Speech at the Ceremonial Opening of the Forum

Majesties, Your royal highnesses, Presidents, M. Le Premier Ministre, Prime Ministers, Chancellors, and members of cabinets, members of the Parliament, Excellencies, participants and friends:

It is with a profound sense of privilege and gratitude that, together with my co-chairman Prime Minister Persson, I have the honor to open this international forum on a painful yet unavoidable theme to which no one may remain indifferent, as we enter a new century haunted by silent shadows bearers of anguish and despair.

In search of meaning and even hope, this gathering of statesmen, scholars, teachers, historians and witnesses will explore the origins and the fallout of an unprecedented tragedy and its consequences, all moved by a deep compassion for the victims and thteaching we could receive from their lives and their agonizing death.

The task is urgent, the approach difficult. The key-word is memory.

Rich and challenging, the program will allow the participants, to explore at least three areas of our enquiry:

Why remember? Who is to be remembered? And how are they to be remembered?

Thanks to the countless testimonies left for us by the dead and some survivors, and even by the killers themselves, historians have been able to present valuable documentation on what happened and how it happened. An infinite number of facts are now available to anyone who wishes to know.

Reading the vast existing literature on the subject, one may learn how, in their all consuming hatred of the Jewish people, the leaders of the Third Reich came to the Final Solution, and how their theories were implemented in Treblinka, Belzec, Ponar, Majdanek and Auschwitz.
::::
Task directions> Can you copy the forum opening speech above word for word, from "Reading the vast" up to and including "Majdanek and Auschwitz."?

[Body or hand keypoint data]
::::
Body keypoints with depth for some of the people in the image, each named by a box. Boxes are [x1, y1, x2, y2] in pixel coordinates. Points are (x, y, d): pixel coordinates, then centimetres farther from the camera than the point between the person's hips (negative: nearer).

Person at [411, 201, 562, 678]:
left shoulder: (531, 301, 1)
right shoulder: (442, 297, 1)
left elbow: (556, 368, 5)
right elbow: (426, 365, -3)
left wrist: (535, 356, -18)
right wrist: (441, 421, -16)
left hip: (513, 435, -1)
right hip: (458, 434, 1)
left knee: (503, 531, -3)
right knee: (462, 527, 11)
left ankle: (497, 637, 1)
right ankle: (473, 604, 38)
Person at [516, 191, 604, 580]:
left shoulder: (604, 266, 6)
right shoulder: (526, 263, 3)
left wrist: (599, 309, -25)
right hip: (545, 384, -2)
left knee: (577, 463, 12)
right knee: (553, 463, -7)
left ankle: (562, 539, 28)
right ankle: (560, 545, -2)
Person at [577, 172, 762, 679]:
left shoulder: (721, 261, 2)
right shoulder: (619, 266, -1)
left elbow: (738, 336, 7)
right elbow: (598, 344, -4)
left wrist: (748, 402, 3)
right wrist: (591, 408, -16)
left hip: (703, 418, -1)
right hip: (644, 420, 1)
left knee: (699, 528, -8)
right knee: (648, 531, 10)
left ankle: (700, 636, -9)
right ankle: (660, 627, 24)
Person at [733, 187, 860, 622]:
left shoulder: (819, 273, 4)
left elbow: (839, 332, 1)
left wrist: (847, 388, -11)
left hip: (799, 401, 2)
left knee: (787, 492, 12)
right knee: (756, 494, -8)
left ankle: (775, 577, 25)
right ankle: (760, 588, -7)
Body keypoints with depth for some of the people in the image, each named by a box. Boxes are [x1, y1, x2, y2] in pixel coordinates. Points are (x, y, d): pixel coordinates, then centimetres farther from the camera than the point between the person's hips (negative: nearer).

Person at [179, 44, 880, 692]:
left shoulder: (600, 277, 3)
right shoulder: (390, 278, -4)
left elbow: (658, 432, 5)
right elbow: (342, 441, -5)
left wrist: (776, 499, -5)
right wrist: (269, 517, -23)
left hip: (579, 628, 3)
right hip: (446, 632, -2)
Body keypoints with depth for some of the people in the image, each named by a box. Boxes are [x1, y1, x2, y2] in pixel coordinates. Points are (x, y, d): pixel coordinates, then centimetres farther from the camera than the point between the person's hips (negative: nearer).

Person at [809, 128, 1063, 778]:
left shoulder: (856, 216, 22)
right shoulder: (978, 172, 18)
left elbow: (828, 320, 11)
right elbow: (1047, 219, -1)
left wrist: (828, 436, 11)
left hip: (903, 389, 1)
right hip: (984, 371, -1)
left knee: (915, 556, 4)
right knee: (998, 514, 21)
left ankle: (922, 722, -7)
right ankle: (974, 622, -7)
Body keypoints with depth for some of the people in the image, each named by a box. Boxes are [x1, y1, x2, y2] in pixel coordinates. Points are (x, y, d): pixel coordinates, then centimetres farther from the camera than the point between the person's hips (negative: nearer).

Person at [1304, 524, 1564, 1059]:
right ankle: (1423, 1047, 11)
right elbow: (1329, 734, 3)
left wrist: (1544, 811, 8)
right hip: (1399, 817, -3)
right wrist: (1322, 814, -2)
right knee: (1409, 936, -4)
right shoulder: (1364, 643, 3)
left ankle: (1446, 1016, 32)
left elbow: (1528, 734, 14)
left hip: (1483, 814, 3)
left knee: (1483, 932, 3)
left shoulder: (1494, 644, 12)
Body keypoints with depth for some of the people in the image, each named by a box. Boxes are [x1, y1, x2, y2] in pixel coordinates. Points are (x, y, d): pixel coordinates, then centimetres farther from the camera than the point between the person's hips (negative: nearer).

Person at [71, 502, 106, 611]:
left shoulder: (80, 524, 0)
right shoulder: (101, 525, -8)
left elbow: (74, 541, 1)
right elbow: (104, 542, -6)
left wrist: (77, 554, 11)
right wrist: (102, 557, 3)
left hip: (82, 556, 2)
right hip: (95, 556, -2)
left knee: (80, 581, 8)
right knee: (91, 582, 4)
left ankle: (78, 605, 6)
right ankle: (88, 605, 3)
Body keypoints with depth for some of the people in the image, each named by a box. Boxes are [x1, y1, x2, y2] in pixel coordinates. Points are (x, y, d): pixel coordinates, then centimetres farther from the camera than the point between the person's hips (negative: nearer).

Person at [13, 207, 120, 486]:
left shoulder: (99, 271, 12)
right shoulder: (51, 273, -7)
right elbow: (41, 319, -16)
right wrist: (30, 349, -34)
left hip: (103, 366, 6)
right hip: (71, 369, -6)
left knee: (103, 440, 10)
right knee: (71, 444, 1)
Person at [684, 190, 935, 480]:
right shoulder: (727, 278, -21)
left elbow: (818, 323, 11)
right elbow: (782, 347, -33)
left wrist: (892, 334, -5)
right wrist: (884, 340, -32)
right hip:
::::
Solution>
Reading the vast existing literature on the subject, one may learn how, in their all consuming hatred of the Jewish people, the leaders of the Third Reich came to the Final Solution, and how their theories were implemented in Treblinka, Belzec, Ponar, Majdanek and Auschwitz.